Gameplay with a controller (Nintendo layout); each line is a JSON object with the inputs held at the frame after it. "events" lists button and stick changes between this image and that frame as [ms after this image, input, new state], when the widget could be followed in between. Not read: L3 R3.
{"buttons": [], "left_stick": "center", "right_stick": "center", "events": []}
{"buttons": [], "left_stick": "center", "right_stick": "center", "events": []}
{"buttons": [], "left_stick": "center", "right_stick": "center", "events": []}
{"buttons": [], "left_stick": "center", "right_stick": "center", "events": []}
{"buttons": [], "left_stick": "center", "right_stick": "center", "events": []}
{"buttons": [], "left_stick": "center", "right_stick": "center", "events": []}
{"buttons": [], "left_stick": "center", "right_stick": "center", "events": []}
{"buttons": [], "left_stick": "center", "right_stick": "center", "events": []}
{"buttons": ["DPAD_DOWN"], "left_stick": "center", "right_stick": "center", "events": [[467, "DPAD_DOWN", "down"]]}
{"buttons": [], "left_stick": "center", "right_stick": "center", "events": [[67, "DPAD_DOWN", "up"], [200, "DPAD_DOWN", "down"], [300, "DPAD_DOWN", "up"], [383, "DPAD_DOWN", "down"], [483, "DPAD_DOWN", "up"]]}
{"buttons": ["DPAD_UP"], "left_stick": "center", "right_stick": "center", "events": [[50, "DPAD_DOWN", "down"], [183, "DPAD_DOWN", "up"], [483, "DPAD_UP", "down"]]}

REQUIRED ACTION |
For this task, print the records again exactly as they appear.

WRITTEN REPLY |
Gameplay with a controller (Nintendo layout); each line is a JSON object with the inputs held at the frame after it. "events" lists button and stick changes between this image and that frame as [ms after this image, input, new state], when the widget could be followed in between. Not read: L3 R3.
{"buttons": [], "left_stick": "center", "right_stick": "center", "events": []}
{"buttons": [], "left_stick": "center", "right_stick": "center", "events": []}
{"buttons": [], "left_stick": "center", "right_stick": "center", "events": []}
{"buttons": [], "left_stick": "center", "right_stick": "center", "events": []}
{"buttons": [], "left_stick": "center", "right_stick": "center", "events": []}
{"buttons": [], "left_stick": "center", "right_stick": "center", "events": []}
{"buttons": [], "left_stick": "center", "right_stick": "center", "events": []}
{"buttons": [], "left_stick": "center", "right_stick": "center", "events": []}
{"buttons": ["DPAD_DOWN"], "left_stick": "center", "right_stick": "center", "events": [[467, "DPAD_DOWN", "down"]]}
{"buttons": [], "left_stick": "center", "right_stick": "center", "events": [[67, "DPAD_DOWN", "up"], [200, "DPAD_DOWN", "down"], [300, "DPAD_DOWN", "up"], [383, "DPAD_DOWN", "down"], [483, "DPAD_DOWN", "up"]]}
{"buttons": ["DPAD_UP"], "left_stick": "center", "right_stick": "center", "events": [[50, "DPAD_DOWN", "down"], [183, "DPAD_DOWN", "up"], [483, "DPAD_UP", "down"]]}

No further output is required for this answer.